Text excerpt —
● ● ●
Dec 17th, 2008 09:13 AM #3
- Join Date
- Dec 31st, 2007
Dec 17th, 2008 09:18 AM #4
I believe that Direct Energy is obligated to replace your water heater at around 10 to 12 years. I got a call from them about 5 years ago and they said it was a scheduled replacement. I had not had any problems with it but it was nice to see that they kept track. The installers said they did this as a preventative measure.
Give them a call and see if yours is scheduled for replacement anytime soon. tell them about the offer form a competitor and they may even offer you a new one to keep you as a customer.
Dec 17th, 2008 03:30 PM #5
- Join Date
- Dec 17th, 2008
Direct Energy Water Heater Tanks
As Direct Energy's Director of Communications, there are a couple of points I'd like to share with you before you make your decision.
First, there are many manufacturers of water heaters which affords Direct Energy the opportunity to ensure we have the most up-to-date features and technology available on the products we provide our customers. In short, a Direct Energy water heater is built to last. Based on our years of experience, the lifespan of a water heater (which is dependant on a number of factors including the use of the water heater and the type of water in the premises), is an average of 16 years with minimal changes in efficiency.
● ● ●
Exercise data —
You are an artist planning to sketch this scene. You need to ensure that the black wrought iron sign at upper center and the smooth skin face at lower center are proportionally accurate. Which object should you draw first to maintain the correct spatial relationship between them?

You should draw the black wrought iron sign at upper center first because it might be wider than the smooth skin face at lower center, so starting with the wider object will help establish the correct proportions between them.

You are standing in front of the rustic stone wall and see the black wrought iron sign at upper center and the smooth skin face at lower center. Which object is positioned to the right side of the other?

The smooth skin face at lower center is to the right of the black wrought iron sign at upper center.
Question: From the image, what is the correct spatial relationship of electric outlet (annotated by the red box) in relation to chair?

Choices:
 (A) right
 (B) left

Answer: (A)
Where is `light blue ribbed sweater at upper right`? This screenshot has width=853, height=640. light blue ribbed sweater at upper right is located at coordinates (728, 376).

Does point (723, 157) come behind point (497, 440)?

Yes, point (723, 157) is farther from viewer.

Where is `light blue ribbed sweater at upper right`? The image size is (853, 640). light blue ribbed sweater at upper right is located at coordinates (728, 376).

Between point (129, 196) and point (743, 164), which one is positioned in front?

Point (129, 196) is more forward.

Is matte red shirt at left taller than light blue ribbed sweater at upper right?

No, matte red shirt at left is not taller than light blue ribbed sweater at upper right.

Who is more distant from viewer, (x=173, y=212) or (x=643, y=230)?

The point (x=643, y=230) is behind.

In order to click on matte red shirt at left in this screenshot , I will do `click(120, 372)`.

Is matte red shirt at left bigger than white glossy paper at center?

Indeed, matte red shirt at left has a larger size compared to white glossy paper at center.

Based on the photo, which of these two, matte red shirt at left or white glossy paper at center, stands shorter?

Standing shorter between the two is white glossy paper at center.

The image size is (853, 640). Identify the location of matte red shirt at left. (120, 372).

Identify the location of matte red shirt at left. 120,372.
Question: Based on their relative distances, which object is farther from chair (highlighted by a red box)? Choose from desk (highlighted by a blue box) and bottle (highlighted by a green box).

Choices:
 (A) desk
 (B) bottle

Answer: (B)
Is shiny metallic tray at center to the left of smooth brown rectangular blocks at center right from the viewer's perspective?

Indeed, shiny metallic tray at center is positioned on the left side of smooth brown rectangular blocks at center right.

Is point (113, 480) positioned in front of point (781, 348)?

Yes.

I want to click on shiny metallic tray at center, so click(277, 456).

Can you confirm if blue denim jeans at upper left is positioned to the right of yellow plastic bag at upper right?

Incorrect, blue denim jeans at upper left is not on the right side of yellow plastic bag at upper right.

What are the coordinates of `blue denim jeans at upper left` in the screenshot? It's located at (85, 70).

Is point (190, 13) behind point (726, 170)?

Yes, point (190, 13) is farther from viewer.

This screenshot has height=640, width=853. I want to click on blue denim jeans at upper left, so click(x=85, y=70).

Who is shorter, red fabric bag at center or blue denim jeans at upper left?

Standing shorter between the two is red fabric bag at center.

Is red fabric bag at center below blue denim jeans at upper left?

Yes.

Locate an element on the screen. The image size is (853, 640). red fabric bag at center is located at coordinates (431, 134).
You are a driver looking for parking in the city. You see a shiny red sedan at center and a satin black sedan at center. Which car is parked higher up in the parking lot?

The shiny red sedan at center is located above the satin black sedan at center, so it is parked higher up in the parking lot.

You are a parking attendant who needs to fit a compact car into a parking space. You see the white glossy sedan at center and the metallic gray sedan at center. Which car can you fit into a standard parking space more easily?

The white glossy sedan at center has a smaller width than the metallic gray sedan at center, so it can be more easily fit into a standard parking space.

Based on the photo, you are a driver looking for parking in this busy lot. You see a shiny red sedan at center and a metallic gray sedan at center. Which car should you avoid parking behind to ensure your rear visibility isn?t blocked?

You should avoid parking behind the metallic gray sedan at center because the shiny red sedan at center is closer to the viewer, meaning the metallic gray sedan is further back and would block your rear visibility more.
● ● ●
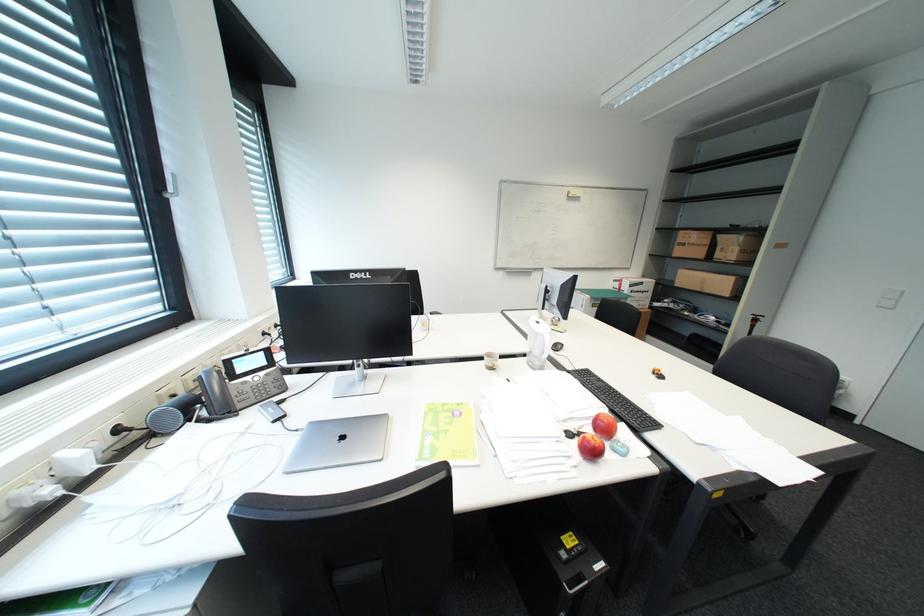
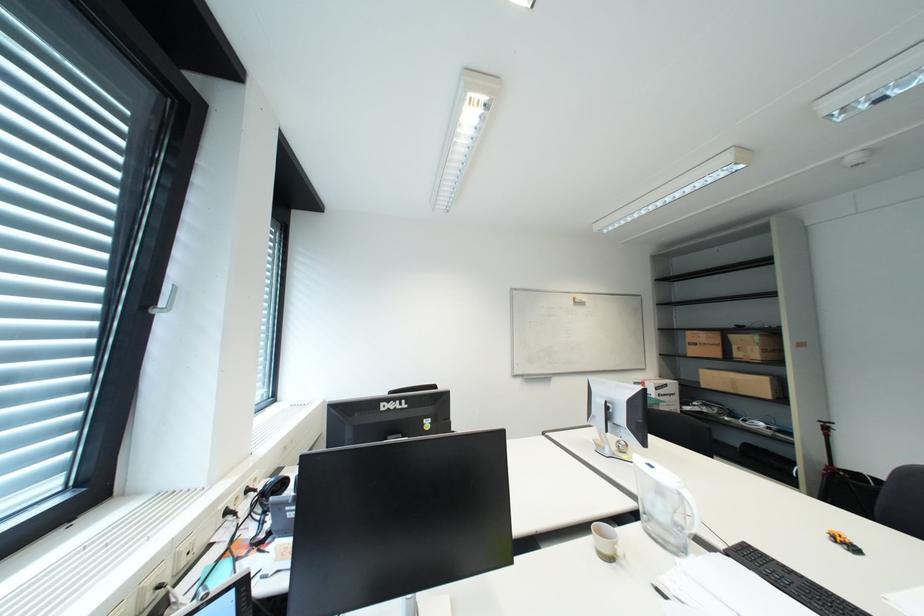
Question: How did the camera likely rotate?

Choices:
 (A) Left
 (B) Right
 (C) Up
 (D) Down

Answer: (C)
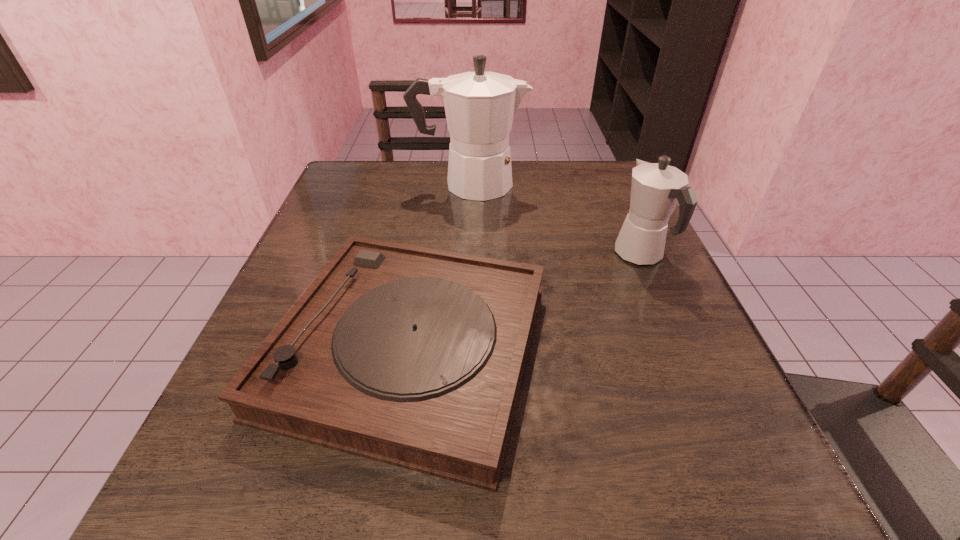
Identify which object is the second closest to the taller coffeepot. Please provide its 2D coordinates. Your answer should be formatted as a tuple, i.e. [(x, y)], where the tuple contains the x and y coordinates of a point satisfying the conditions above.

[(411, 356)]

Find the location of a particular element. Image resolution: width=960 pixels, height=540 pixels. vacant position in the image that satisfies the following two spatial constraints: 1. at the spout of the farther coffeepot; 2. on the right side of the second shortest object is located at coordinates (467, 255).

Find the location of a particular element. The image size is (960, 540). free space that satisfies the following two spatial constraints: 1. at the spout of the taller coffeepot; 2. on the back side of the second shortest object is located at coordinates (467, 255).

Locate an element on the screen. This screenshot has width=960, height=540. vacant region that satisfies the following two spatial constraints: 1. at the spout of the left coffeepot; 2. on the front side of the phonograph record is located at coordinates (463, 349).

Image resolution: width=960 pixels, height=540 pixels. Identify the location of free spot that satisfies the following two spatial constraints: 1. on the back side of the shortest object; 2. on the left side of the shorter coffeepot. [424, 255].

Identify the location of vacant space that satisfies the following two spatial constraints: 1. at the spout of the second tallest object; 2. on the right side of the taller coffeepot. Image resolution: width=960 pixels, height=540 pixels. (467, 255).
● ● ●
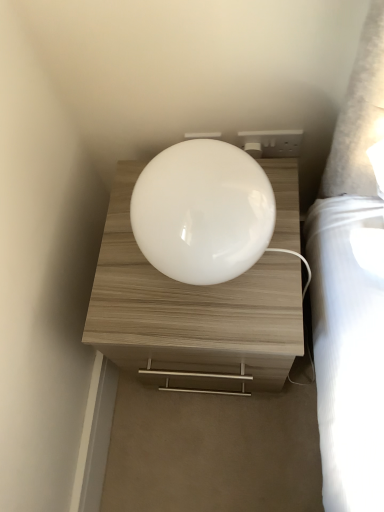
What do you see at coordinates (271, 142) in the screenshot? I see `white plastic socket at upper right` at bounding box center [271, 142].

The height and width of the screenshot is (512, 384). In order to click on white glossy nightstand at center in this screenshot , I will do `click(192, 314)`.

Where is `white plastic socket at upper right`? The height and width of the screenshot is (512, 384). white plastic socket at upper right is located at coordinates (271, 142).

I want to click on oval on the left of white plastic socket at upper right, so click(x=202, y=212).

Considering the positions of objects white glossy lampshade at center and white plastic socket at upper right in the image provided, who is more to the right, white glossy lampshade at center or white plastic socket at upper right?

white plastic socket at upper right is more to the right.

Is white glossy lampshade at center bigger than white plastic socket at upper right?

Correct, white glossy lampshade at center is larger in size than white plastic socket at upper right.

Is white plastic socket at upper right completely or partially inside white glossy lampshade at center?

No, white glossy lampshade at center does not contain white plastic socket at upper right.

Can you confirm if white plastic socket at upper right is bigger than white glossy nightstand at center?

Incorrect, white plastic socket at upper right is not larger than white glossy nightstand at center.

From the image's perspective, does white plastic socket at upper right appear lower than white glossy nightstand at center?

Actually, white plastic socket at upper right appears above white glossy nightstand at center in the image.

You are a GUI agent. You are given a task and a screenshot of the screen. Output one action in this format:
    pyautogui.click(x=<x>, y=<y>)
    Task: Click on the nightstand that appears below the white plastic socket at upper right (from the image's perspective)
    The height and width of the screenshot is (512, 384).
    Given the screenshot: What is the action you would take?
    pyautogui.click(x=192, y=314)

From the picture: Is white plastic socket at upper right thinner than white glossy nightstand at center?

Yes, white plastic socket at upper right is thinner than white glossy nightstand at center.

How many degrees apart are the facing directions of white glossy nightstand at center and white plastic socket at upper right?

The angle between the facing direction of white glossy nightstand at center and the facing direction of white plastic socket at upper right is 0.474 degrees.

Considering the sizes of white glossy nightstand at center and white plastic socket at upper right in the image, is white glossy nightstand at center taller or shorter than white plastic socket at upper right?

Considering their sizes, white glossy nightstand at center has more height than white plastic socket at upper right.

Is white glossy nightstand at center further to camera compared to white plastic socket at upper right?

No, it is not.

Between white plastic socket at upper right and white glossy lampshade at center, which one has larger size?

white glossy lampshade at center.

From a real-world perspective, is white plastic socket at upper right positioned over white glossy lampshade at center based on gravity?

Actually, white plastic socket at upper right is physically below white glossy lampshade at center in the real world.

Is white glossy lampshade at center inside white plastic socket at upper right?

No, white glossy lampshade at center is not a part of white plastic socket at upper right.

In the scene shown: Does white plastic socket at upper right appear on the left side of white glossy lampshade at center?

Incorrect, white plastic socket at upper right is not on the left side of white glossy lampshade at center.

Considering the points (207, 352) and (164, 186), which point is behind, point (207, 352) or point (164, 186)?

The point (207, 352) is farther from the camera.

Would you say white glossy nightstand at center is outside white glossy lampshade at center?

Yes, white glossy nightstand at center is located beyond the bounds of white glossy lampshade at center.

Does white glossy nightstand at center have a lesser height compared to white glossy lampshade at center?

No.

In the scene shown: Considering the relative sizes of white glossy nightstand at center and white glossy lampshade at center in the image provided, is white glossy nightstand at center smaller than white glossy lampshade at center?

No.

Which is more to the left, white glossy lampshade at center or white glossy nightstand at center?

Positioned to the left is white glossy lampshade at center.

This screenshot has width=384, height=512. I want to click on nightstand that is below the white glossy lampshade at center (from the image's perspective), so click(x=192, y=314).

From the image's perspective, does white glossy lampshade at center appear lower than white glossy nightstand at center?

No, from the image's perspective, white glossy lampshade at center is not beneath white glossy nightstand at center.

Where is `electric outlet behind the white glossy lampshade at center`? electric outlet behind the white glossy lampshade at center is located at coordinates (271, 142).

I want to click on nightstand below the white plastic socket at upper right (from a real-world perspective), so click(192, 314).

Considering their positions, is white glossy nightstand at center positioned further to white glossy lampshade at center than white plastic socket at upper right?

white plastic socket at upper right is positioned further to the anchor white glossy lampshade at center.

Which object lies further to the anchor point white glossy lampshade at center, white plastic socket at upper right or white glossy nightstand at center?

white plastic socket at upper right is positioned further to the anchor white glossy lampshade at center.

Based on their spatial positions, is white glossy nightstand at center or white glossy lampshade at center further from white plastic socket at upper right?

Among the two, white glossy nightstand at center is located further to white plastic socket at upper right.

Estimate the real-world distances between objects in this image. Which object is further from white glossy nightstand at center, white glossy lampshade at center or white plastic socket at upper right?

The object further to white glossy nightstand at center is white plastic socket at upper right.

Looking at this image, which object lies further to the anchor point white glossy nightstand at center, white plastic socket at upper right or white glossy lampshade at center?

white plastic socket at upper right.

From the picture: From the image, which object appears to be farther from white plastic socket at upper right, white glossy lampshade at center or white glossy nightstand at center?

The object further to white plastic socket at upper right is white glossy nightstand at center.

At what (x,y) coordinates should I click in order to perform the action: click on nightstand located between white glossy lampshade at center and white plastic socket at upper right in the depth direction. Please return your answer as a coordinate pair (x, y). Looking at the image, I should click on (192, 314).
● ● ●
In the water heater forum thread, what are all the times of day shown on the posts?

Solution to this task — 09:13 AM, 09:18 AM, and 03:30 PM.